Currently, 11 other states have similar taxes on software sales, and
many, like Texas and Massachusetts, are viewed as the nation’s leading
centers for software development. Moreover, Colorado is ranked as the
4th best state in the country to do business based on its very
favorable tax climate. We know some of the reasons we have been able
to attract and grow so many software companies in Colorado include the
fact that we have a wonderful quality of life, we offer outstanding
research institutions as partners, and we provide strong public
services to make this state so livable. In order to preserve the
climate that has attracted and grown these businesses, we must make
sure we can provide the core public services of education, health
care, and corrections – the major reasons people move and stay in
Colorado.
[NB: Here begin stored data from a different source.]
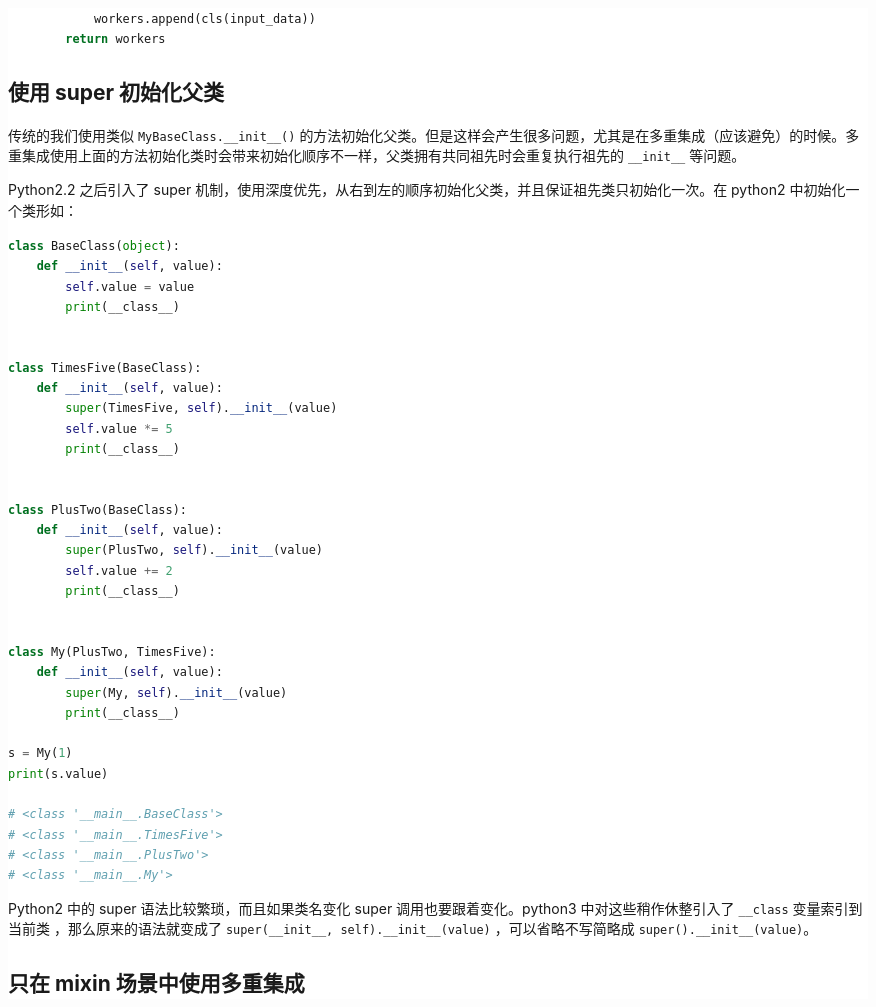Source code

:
 ```python
            workers.append(cls(input_data))
        return workers
```

## 使用 super 初始化父类

传统的我们使用类似 `MyBaseClass.__init__()` 的方法初始化父类。但是这样会产生很多问题，尤其是在多重集成（应该避免）的时候。多重集成使用上面的方法初始化类时会带来初始化顺序不一样，父类拥有共同祖先时会重复执行祖先的 `__init__` 等问题。

Python2.2 之后引入了 super 机制，使用深度优先，从右到左的顺序初始化父类，并且保证祖先类只初始化一次。在 python2 中初始化一个类形如：

```python
class BaseClass(object):
    def __init__(self, value):
        self.value = value
        print(__class__)
        
        
class TimesFive(BaseClass):
    def __init__(self, value):
        super(TimesFive, self).__init__(value)
        self.value *= 5
        print(__class__)
        
        
class PlusTwo(BaseClass):
    def __init__(self, value):
        super(PlusTwo, self).__init__(value)
        self.value += 2
        print(__class__)
        
        
class My(PlusTwo, TimesFive):
    def __init__(self, value):
        super(My, self).__init__(value)
        print(__class__)
        
s = My(1)
print(s.value)

# <class '__main__.BaseClass'>
# <class '__main__.TimesFive'>
# <class '__main__.PlusTwo'>
# <class '__main__.My'>
```

Python2 中的 super 语法比较繁琐，而且如果类名变化 super 调用也要跟着变化。python3 中对这些稍作休整引入了 `__class` 变量索引到当前类	，那么原来的语法就变成了 `super(__init__, self).__init__(value)` ，可以省略不写简略成 `super().__init__(value)`。


## 只在 mixin 场景中使用多重集成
We are confident that our pro-business tax climate combined
with a very strong culture of software and technology industries in
Colorado will continue to keep us a national leader in the software
industry.
As you know, the state has already made dramatic cuts to public
services, including a proposed 260 million dollar cut to K-12
education, an 18% cut to agriculture and a 12% cut from health care.
As one step toward balancing our budget, we decided to look at the
more than 2 billion dollars of tax exemptions that the state of
Colorado currently gives to businesses. The bills we passed today
will remove around 4% of the total amount of tax exemptions that
businesses currently enjoy in Colorado, a smaller percentage than
almost all of the public sector cuts. We believe this package of
bills is part of a fiscally responsible approach that will share the
burden, protect public safety, and prevent us from making still deeper
cuts to public services that would force us to fire public school
teachers, pull funding for college students or stop payments to
Medicaid patients.
Thank you for input. Please let me know if there is anything more I can do.